An Unprecedented Fall in Crude Demand
March 27th, 2020
With the unprecedented fall in demand due to the virus and over 3 billion people on lock down Saudi Arabia is finding it hard to find buyers to sell their extra crude oil into the market. Freight rates for tankers have increase in recent weeks due to many companies looking for places to store crude and that also has hurt the ability to sell crude oil. The Saudi price war with Russia appears to not be working out all that well as the price of the dollar related to Saudi Arabia’s currency and Russia currency is also not supportive of Saudi Arabia’s current path to flood the market and punish those not willing to cooperate. Saudi Arabia and Russia have both been very staunch is there stance to continue on this path and only time will tell how long this continues and the overall impact to the global market. Reports out today indicate that Russia is calling for more cooperation by all producers globally to support crude prices by limiting production. This is just a headline for now and there is no indication that any action will be taken but maybe it is a start. The response or comments from Saudi Arabia will be the big key. Many think their current response is a temper tantrum from the young arrogant Crown Price, Mohammad bin Salman (MBS).
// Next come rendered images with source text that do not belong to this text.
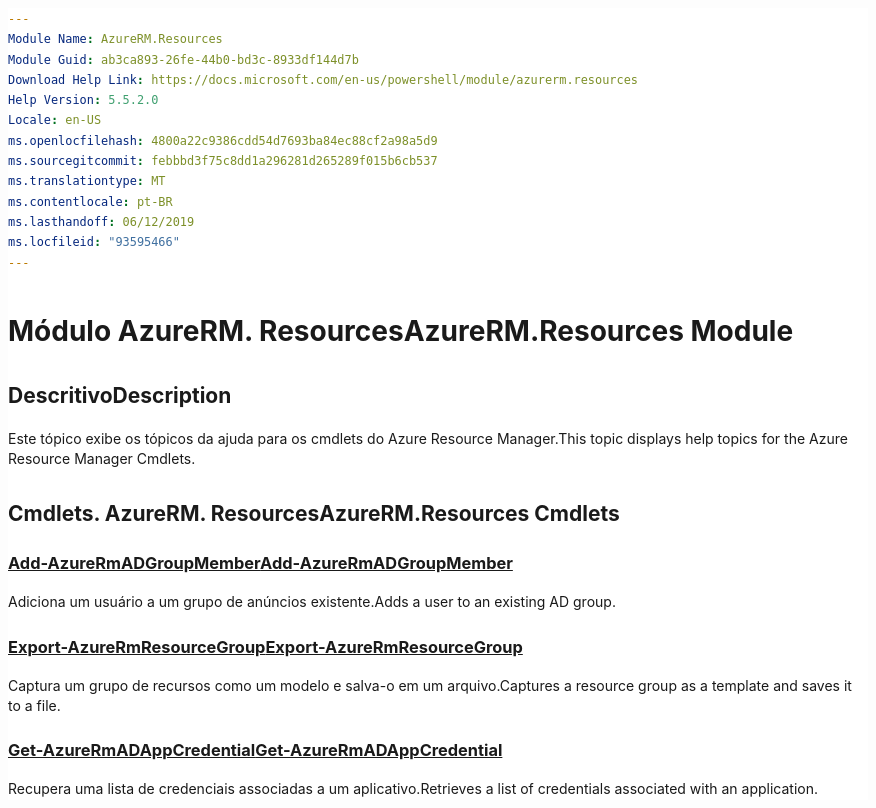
 ```yaml
---
Module Name: AzureRM.Resources
Module Guid: ab3ca893-26fe-44b0-bd3c-8933df144d7b
Download Help Link: https://docs.microsoft.com/en-us/powershell/module/azurerm.resources
Help Version: 5.5.2.0
Locale: en-US
ms.openlocfilehash: 4800a22c9386cdd54d7693ba84ec88cf2a98a5d9
ms.sourcegitcommit: febbbd3f75c8dd1a296281d265289f015b6cb537
ms.translationtype: MT
ms.contentlocale: pt-BR
ms.lasthandoff: 06/12/2019
ms.locfileid: "93595466"
---
```

# <span data-ttu-id="631cf-101">Módulo AzureRM. Resources</span><span class="sxs-lookup"><span data-stu-id="631cf-101">AzureRM.Resources Module</span></span>
## <span data-ttu-id="631cf-102">Descritivo</span><span class="sxs-lookup"><span data-stu-id="631cf-102">Description</span></span>
<span data-ttu-id="631cf-103">Este tópico exibe os tópicos da ajuda para os cmdlets do Azure Resource Manager.</span><span class="sxs-lookup"><span data-stu-id="631cf-103">This topic displays help topics for the Azure Resource Manager Cmdlets.</span></span>

## <span data-ttu-id="631cf-104">Cmdlets. AzureRM. Resources</span><span class="sxs-lookup"><span data-stu-id="631cf-104">AzureRM.Resources Cmdlets</span></span>
### [<span data-ttu-id="631cf-105">Add-AzureRmADGroupMember</span><span class="sxs-lookup"><span data-stu-id="631cf-105">Add-AzureRmADGroupMember</span></span>](Add-AzureRmADGroupMember.md)
<span data-ttu-id="631cf-106">Adiciona um usuário a um grupo de anúncios existente.</span><span class="sxs-lookup"><span data-stu-id="631cf-106">Adds a user to an existing AD group.</span></span>

### [<span data-ttu-id="631cf-107">Export-AzureRmResourceGroup</span><span class="sxs-lookup"><span data-stu-id="631cf-107">Export-AzureRmResourceGroup</span></span>](Export-AzureRmResourceGroup.md)
<span data-ttu-id="631cf-108">Captura um grupo de recursos como um modelo e salva-o em um arquivo.</span><span class="sxs-lookup"><span data-stu-id="631cf-108">Captures a resource group as a template and saves it to a file.</span></span>

### [<span data-ttu-id="631cf-109">Get-AzureRmADAppCredential</span><span class="sxs-lookup"><span data-stu-id="631cf-109">Get-AzureRmADAppCredential</span></span>](Get-AzureRmADAppCredential.md)
<span data-ttu-id="631cf-110">Recupera uma lista de credenciais associadas a um aplicativo.</span><span class="sxs-lookup"><span data-stu-id="631cf-110">Retrieves a list of credentials associated with an application.</span></span>
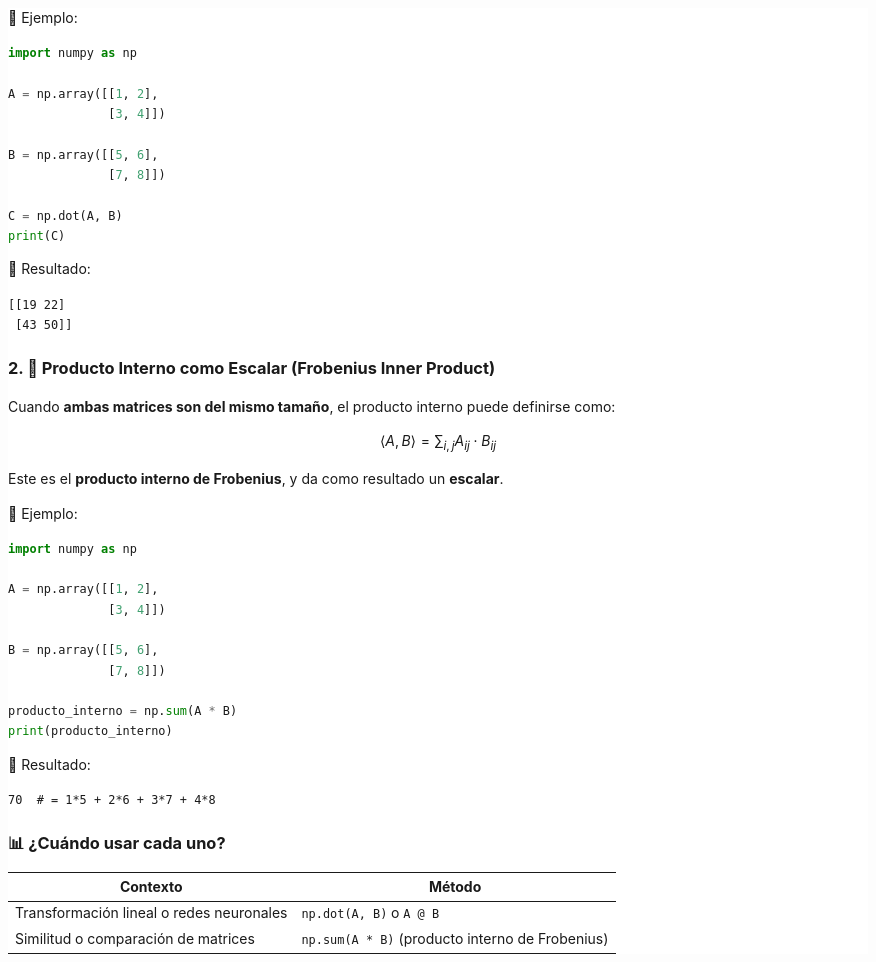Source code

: 📌 Ejemplo:

```python
import numpy as np

A = np.array([[1, 2],
              [3, 4]])

B = np.array([[5, 6],
              [7, 8]])

C = np.dot(A, B)
print(C)
```

🧮 Resultado:

```
[[19 22]
 [43 50]]
```

### 2. 🔸 **Producto Interno como Escalar (Frobenius Inner Product)**

Cuando **ambas matrices son del mismo tamaño**, el producto interno puede definirse como:

$$
\langle A, B \rangle = \sum_{i,j} A_{ij} \cdot B_{ij}
$$

Este es el **producto interno de Frobenius**, y da como resultado un **escalar**.

📌 Ejemplo:

```python
import numpy as np

A = np.array([[1, 2],
              [3, 4]])

B = np.array([[5, 6],
              [7, 8]])

producto_interno = np.sum(A * B)
print(producto_interno)
```

🧮 Resultado:

```
70  # = 1*5 + 2*6 + 3*7 + 4*8
```

### 📊 ¿Cuándo usar cada uno?

| Contexto                                 | Método                                          |
| ---------------------------------------- | ----------------------------------------------- |
| Transformación lineal o redes neuronales | `np.dot(A, B)` o `A @ B`                        |
| Similitud o comparación de matrices      | `np.sum(A * B)` (producto interno de Frobenius) |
The following comment is from a Reuters article: Global oil demand could drop as much as 20 million barrels per day or 20% of total demand as 3 billion people are currently in a lockdown because of the coronavirus outbreak, the head of the International Energy Agency said. Fatih Birol told a conference call that the IEA, which coordinates energy policies of industrialized nations, would give a clearer outlook and timeframe in two weeks’ time. The IEA sees a major decline in US shale output in light of the current oil price. However, US oil output will bounce back as soon as the oil prices recover. The head of the IEA also stated that one would expect Saudi Arabia to contribute to stability of the oil markets.
The Senate passed a $2 trillion stimulus plan helping struggling workers, industries, and small businesses hurt by the impact of the coronavirus. The House is expected to pass the legislation today Friday. The US Department of Energy cancelled a plan to buy domestic oil for the Strategic Petroleum Reserve (SPR) after funding was not included in the broader stimulus package.
Goldman Sachs expects oil demand to fall by 10.5 million bpd in March and possibly by as much as 18.7 million bpd in April. It said the scale of the demand decline will require a large amount of production to be shut-in, of potentially several million barrels per day. Goldman Sachs said Brent crude prices will likely remain near $20/barrel in the second quarter. It said US crude saturation will likely lead WTI prices to fall below $20/barrel.
Moody’s said lower oil prices will continue through 2020 before the market begins to rebalance as supplies decline. It said the timing of any recovery in demand and oil prices is highly uncertain. It expects oil prices to average $40-$45/barrel in 2020 before returning to $50-$55/barrel in 2021.
The US has officially overtaken China as the country with the most cases of coronavirus. The latest I have seen is that the US is now at 82,000 cases.